> Tâche 1
Dans les enregistrements, remplacez « footprint polygon » par « outline polygon » sur le passage allant de la ligne qui contient « 48 m inside the frame. » jusqu'à la fin des enregistrements, sans rien modifier d'autre. Laissez les images de côté dans votre réponse.
-------- Document source
La réalité est supérieure à l’idée. C’est la ligne de travail de cette phase.
Je demande surtout aux femmes membres de ce synode de nous aider à recevoir, à formuler et à envoyer au dicastère diverses propositions sur les voies possibles de participation des femmes à la direction de l’Église, que nous pourrons entendre dans leur contexte. En ce sens, nous attendons avec impatience vos propositions et réflexions.
.Jeudi, j’entendrai donc des idées sur le rôle des femmes dans l’Église. Pour ceux qui se sont beaucoup inquiétés des procédures et des noms, je les nommerai jeudi afin qu’ils puissent être associés à ce travail.
.Pour ceux qui sont convaincus de la nécessité d’approfondir la question du diaconat des femmes, le Saint-Père a confirmé que la commission présidée par le cardinal Giuseppe Petrocchi continuera à fonctionner, quoi qu’il en ait été dit. Les membres du Synode qui le souhaitent – soit individuellement, soit en groupe – peuvent transmettre à cette commission des réflexions, des propositions, des articles ou des préoccupations sur ce sujet. Le cardinal Petrocchi m’a confirmé que le travail reprendrait dans les prochains mois et que le matériel reçu serait analysé.
Mes amis, je suis convaincu que nous pouvons avancer pas à pas et arriver à des choses très concrètes pour que l’on comprenne qu’il n’y a rien dans la nature des femmes qui les empêche d’occuper des positions très importantes dans le gouvernement de l’Église. Ce qui vient vraiment du Saint-Esprit ne peut pas être arrêté.
----------------
> Tâche 2
Restituez mot pour mot le passage du texte sur les femmes dans l'Église qui va de « Mes amis, je » jusqu'à « pas être arrêté. ».
-------- Données fournies
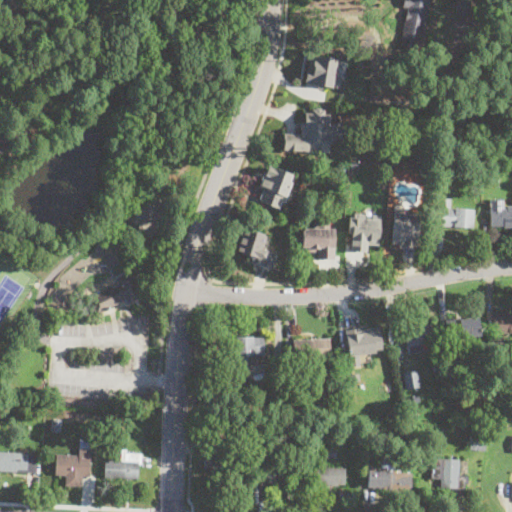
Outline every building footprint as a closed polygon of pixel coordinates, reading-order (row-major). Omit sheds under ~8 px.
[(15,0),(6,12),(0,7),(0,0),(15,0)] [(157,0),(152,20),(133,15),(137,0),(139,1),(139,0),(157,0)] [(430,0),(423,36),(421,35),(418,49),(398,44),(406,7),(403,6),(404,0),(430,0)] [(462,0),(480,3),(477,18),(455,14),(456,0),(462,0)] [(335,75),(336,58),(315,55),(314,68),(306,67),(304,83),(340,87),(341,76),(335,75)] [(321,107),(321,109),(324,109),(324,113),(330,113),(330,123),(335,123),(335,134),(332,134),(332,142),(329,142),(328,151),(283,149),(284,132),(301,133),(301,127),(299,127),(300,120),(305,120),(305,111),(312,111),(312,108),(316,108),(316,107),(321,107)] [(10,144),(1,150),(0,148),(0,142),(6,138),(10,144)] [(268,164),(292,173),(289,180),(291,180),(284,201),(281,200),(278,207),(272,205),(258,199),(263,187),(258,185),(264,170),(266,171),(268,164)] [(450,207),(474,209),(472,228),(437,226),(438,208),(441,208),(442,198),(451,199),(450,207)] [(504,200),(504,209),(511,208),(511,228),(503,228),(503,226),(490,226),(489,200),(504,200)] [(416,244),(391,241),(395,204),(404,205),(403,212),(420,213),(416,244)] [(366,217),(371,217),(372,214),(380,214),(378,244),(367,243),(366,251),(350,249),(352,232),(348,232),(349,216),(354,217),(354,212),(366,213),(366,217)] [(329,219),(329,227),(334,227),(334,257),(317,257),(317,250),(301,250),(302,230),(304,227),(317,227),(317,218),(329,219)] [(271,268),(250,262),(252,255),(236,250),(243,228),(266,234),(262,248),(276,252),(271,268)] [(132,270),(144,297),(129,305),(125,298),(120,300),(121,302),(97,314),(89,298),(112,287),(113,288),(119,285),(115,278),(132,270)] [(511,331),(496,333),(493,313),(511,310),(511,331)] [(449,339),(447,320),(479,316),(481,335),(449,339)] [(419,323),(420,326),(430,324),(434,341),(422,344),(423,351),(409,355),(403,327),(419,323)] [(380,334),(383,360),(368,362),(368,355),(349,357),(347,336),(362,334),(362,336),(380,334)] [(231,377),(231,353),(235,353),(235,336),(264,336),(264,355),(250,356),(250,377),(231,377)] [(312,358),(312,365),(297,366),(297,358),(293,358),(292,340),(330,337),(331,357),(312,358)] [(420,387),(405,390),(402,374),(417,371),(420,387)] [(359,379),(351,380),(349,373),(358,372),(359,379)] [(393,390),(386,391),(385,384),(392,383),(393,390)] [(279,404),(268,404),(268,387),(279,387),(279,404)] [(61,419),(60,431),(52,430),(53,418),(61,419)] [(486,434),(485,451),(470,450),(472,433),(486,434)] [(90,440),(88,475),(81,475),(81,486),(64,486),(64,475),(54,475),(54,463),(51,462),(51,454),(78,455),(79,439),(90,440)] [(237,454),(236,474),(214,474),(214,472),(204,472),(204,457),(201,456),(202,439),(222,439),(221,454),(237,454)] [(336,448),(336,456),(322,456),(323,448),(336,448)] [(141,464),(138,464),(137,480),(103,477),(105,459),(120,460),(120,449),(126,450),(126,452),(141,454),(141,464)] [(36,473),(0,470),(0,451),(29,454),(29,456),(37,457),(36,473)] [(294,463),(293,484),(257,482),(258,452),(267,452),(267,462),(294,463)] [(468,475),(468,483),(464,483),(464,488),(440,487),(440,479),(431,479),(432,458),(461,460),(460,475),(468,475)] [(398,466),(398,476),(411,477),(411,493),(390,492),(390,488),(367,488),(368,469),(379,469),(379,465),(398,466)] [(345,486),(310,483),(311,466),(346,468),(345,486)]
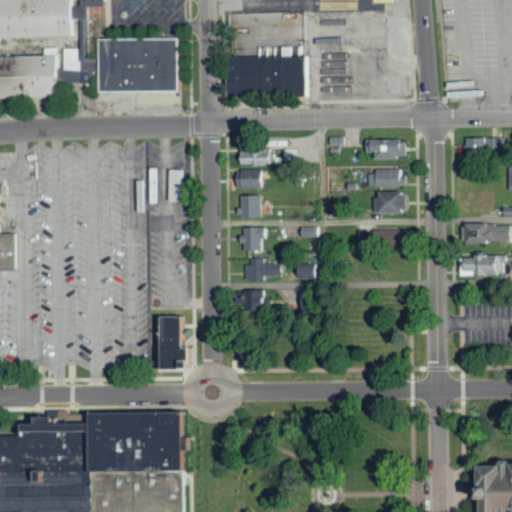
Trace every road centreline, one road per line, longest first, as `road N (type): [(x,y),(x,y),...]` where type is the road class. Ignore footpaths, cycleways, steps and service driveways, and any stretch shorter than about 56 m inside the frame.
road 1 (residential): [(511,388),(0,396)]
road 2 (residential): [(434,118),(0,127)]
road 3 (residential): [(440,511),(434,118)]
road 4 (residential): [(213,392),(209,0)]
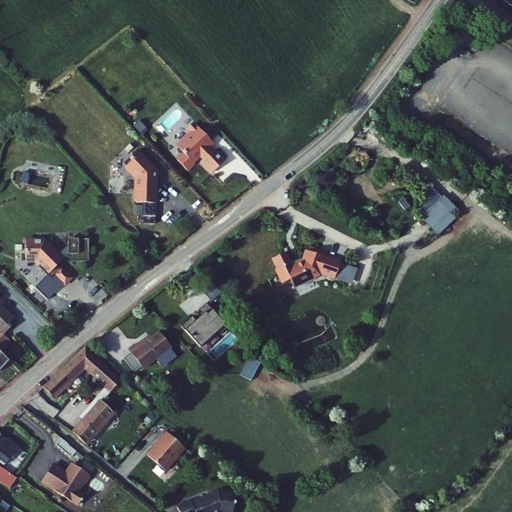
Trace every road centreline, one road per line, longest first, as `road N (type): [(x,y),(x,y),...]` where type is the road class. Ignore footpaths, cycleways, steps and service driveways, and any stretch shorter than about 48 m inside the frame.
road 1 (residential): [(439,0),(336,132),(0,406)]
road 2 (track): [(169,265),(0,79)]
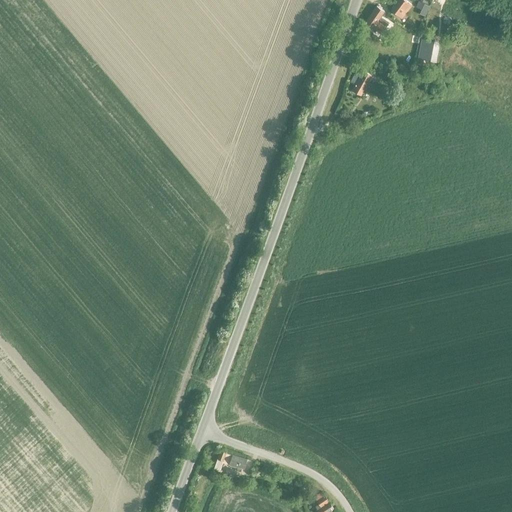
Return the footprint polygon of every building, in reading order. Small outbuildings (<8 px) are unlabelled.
----------------
> Réponse complète 1
Trace every road centreline, one road per line, longest first, as `road N (type): [(x,y),(x,y),...]` where type is the road class. Ignore footpaths, cycleways, steps and service driveways, and any stretch shorter than about 48 m inside the frame.
road 1 (residential): [(439,0),(336,132),(0,406)]
road 2 (track): [(169,265),(0,79)]
Return the outline polygon of every building, in reading order. Small outbuildings (<8 px) are unlabelled.

> Réponse complète 2
Mes amis, je suis convaincu que nous pouvons avancer pas à pas et arriver à des choses très concrètes pour que l’on comprenne qu’il n’y a rien dans la nature des femmes qui les empêche d’occuper des positions très importantes dans le gouvernement de l’Église. Ce qui vient vraiment du Saint-Esprit ne peut pas être arrêté.